Customer Acquisition Costs (CAC) are arguably the most important dimensions of the retail business model.
Without a solid grasp on them, most are doomed to fail.
eCommerce and Retail business models have already been under enough pressure as it is, and now we can see how shifts in digital advertising have caused CACs to increase even more. What can be done to optimize the eCommerce business model?
Additionally, we know that Customer Acquisition Costs tend to increase over time in any market, and the explosion of D2C (Direct-to-Consumer) eCommerce startups has helped contribute to an array of new competitors in the market across categories.
While New Customer Acquisition Costs are moving higher, the data shows that Repeat Purchasing Behavior is trending in a positive direction and may be the key to unlocking the eCommerce business model.
Repeat Purchasing Behavior Is Positive
What is unexpected to some – perhaps – is that during that period (2013 – 2022) the average Repeat Purchase per customer increased from $28 to $39.
This data aligns with a few key themes that have come through during the research into LTV (Lifetime Value) for Retail brands and Customer Analytics research into companies like Farfetch:
- many retail companies will rise or fail based on their Customer Acquisition strategies; it became extremely commonplace in the ‘pandemic years’ for D2C brands to acquire customers at all costs, and now many of those same brands are downsizing or extinct
- companies like Farfetch built their online luxury fashion marketplace on the back of Customer Retention, with Cohorts achieving 55% retention rates at the time they went public; they also managed to stabilize their CAC around $100 and earn a Premium Take Rate
- it can be seen as necessary to compete on digital advertising platforms like Facebook, Google Ads, etc. for customers; yet those Channels can also eat into valuable resources and create unprofitable dynamics at the Customer level. Other Channel strategies are more desirable for certain companies, they just take longer to execute
Referrals + Retention
And then there are referrals, the golden child of Customer Analytics in relation to retail, yet in most cases (seemingly) the least likely strategy to be used.
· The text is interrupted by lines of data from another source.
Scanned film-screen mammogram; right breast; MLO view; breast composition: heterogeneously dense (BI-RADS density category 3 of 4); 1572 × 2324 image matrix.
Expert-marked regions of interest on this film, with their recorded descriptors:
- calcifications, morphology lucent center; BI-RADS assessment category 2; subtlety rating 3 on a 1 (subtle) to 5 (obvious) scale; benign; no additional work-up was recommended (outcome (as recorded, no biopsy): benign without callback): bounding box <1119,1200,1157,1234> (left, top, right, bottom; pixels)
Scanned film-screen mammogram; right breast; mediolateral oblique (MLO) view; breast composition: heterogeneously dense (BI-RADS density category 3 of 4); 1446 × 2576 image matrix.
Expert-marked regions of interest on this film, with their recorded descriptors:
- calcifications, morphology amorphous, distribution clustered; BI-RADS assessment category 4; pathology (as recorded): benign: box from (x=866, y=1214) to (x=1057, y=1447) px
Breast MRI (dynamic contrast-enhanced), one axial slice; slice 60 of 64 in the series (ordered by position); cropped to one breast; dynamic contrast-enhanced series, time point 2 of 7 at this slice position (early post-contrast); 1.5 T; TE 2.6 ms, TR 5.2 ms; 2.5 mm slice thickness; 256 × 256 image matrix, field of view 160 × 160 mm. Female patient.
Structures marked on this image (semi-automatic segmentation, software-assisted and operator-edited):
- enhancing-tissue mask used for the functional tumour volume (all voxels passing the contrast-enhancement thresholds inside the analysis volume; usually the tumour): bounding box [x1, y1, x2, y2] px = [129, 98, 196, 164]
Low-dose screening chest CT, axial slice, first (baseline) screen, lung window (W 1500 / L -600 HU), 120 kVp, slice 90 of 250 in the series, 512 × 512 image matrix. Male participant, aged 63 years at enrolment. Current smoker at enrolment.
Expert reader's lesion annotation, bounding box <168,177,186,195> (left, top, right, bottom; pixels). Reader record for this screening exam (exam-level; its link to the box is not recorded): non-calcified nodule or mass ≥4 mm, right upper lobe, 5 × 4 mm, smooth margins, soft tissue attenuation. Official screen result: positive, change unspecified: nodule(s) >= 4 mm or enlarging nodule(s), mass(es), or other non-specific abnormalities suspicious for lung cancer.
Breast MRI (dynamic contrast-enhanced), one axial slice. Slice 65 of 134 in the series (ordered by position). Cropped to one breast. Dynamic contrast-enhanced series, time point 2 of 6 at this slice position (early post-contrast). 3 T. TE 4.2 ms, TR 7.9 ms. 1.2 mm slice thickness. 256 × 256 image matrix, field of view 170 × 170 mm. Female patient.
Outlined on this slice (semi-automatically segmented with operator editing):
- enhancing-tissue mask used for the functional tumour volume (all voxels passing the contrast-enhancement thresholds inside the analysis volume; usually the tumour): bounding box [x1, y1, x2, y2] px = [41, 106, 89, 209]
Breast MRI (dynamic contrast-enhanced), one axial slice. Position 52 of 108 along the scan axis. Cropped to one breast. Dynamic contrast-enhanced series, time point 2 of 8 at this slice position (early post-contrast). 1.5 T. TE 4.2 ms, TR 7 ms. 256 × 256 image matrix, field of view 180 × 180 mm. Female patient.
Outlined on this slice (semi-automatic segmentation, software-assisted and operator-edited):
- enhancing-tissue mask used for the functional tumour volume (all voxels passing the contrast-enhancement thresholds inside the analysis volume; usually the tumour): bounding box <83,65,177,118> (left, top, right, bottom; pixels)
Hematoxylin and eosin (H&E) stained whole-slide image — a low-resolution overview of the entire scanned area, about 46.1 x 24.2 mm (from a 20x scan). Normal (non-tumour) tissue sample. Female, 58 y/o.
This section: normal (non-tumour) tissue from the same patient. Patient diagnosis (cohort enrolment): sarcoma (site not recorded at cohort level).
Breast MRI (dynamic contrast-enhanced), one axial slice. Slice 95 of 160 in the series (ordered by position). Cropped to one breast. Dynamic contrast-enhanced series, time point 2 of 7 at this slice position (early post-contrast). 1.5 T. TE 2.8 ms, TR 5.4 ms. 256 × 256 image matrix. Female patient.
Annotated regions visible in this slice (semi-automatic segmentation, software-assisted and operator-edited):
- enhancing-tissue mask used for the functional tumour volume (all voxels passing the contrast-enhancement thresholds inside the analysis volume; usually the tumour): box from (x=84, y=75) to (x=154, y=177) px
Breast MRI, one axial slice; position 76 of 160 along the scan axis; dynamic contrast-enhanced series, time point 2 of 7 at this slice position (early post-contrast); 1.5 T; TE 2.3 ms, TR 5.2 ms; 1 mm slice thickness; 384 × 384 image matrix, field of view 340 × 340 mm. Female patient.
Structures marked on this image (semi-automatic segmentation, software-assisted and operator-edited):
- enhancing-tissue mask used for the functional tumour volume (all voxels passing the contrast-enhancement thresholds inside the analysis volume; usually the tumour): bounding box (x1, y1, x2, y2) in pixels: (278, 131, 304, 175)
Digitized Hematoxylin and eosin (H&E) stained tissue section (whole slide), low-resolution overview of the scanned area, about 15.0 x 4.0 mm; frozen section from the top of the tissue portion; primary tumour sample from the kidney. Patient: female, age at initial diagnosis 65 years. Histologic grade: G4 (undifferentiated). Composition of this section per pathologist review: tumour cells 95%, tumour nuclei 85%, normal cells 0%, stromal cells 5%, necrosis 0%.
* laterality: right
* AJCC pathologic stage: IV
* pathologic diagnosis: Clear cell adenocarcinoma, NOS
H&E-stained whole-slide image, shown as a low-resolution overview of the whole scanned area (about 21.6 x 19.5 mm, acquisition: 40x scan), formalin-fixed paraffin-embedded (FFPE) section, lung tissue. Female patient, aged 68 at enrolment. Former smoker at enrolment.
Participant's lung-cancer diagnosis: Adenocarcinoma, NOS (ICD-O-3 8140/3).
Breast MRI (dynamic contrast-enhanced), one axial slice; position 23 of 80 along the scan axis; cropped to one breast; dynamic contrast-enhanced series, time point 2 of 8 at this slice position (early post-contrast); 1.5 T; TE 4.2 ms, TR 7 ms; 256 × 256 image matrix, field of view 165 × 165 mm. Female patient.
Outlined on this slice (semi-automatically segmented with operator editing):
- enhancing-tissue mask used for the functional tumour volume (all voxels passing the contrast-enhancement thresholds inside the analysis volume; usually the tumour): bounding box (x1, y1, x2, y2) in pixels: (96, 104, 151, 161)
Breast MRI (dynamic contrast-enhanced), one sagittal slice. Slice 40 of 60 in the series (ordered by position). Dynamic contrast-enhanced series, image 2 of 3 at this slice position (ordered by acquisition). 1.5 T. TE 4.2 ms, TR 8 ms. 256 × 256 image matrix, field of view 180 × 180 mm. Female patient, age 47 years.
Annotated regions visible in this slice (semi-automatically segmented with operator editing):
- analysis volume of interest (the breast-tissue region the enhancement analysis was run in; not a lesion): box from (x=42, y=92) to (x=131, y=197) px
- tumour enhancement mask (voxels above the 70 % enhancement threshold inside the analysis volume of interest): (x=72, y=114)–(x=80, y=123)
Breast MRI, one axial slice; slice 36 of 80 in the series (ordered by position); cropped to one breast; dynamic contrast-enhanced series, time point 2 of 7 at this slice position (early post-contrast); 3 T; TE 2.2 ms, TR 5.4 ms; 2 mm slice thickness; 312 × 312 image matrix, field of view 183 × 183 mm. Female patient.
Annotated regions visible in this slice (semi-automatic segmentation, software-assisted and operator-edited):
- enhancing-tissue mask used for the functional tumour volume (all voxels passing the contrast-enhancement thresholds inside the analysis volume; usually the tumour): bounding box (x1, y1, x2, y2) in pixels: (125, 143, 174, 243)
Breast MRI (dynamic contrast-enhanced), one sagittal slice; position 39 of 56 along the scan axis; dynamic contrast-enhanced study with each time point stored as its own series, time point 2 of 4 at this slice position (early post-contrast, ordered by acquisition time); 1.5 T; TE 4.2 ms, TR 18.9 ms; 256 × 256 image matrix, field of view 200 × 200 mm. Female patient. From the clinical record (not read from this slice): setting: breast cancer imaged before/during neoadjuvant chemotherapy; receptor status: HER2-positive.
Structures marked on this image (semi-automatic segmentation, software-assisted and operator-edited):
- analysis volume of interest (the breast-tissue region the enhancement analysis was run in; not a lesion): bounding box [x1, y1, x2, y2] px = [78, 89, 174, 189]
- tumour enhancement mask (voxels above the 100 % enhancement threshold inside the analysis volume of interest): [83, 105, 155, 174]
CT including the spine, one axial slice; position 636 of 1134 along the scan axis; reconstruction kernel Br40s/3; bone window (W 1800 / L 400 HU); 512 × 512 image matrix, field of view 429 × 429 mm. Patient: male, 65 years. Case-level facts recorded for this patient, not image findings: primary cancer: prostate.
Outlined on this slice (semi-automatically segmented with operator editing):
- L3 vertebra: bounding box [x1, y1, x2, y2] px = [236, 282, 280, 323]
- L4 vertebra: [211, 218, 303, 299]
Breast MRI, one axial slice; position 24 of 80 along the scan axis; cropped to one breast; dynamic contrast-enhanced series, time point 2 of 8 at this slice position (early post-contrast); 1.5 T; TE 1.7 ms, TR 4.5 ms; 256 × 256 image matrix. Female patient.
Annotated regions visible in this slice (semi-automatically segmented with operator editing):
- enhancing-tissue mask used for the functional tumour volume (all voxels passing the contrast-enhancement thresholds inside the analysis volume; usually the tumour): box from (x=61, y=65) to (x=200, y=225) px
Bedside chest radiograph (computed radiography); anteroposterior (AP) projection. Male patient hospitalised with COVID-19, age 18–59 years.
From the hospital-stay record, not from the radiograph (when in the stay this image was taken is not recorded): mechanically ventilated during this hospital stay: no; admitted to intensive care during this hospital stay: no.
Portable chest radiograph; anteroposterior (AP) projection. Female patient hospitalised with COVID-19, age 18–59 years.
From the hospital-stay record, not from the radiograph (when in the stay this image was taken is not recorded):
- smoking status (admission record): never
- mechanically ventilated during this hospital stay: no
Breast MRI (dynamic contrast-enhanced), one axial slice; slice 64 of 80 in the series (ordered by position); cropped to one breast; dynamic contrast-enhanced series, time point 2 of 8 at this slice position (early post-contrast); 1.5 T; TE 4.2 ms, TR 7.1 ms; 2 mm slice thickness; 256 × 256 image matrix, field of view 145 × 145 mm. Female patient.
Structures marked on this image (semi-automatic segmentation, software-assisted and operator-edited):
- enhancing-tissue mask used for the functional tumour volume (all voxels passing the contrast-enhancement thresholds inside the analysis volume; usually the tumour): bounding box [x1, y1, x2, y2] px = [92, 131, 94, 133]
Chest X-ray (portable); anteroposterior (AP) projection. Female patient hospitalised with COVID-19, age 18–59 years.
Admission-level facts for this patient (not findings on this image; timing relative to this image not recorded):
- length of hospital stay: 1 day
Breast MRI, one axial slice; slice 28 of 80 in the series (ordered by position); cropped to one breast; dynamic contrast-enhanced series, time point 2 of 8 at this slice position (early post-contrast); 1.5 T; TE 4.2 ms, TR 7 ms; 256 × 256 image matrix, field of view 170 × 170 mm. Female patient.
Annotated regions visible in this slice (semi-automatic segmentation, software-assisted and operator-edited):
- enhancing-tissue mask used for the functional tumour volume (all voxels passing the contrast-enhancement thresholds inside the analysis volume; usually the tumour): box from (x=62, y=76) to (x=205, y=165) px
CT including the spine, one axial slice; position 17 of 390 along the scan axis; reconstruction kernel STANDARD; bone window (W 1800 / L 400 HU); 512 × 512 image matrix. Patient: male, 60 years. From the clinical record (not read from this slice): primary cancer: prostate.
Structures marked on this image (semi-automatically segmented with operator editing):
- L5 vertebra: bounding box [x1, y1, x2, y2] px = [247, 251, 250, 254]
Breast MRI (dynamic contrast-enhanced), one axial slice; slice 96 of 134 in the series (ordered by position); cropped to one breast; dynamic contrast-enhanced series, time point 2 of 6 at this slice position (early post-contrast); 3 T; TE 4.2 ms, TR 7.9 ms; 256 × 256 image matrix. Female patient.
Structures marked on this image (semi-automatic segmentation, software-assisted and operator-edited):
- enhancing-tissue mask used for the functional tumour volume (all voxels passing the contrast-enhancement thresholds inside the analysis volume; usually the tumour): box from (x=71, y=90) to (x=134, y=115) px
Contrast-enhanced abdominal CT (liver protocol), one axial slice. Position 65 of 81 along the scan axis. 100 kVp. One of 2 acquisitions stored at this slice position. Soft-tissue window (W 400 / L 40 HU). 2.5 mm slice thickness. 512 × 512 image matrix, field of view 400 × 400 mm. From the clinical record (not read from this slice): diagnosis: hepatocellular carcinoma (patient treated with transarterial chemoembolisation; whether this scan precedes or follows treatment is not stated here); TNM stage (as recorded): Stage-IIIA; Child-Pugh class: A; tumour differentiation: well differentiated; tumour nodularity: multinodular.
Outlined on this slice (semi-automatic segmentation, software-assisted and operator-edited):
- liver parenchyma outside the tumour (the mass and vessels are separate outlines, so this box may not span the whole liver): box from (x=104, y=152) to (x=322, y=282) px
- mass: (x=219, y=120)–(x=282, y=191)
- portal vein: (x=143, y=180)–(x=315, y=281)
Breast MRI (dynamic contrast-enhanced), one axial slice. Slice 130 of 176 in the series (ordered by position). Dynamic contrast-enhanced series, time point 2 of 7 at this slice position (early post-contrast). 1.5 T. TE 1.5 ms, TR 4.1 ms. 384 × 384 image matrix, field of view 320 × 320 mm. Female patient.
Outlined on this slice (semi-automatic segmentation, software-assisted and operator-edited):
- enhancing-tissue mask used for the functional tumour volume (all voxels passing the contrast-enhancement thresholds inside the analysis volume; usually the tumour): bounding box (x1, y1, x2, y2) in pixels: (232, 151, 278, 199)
The reason for saying this is that Referral Data shows that 83% of satisfied customers are willing to give a referral, but 29% actually do, in most part due to lack of incentives.
But the Referred Customer has much different characteristics to the Acquired Customer through Paid Channels for example.
There are obvious reasons for this from the perspective of consumer psychology:
- a ‘warm reference’ creates a greater sense of trust and confidence, which manifests in a much higher likelihood to place an order and at much greater value compared to paid ads
- once that purchase is made, odds are likely that the customer experience itself will be better since a “peer” (the referrer) has already validated the company and its products prior
- that creates a cycle where, depending on referral incentives, that new referral customer is much more likely to then refer another customer
Retention Drives Revenue
This emphasis on Customer Retention is reflected in certain ‘Cohort Dynamics’ as outlined in the Farfetch data above. If the % of Repeat Customers is high on a mid-term basis for a brand, the spend on Customer Acquisition will naturally be much lower. This in turn leads to a much higher likelihood of being profitable.
Those profits can be used to pursue Customer Acquisition across virtually any channel (Paid or Organic or both). But if a brand starts out deep in the red on Customer Acquisition/Contribution Margin for any given Cohort, it is much more difficult to make that back in the future.
Overall, the increase in Customer Acquisition Costs (CAC) for retailers and brands on eCommerce platforms means that a greater emphasis will be required in the future on Customer Retention. Referrals are one way to drive this funnel, but there are many others. In whatever way you slice it, the Customer Relationship is returning to heart of retail.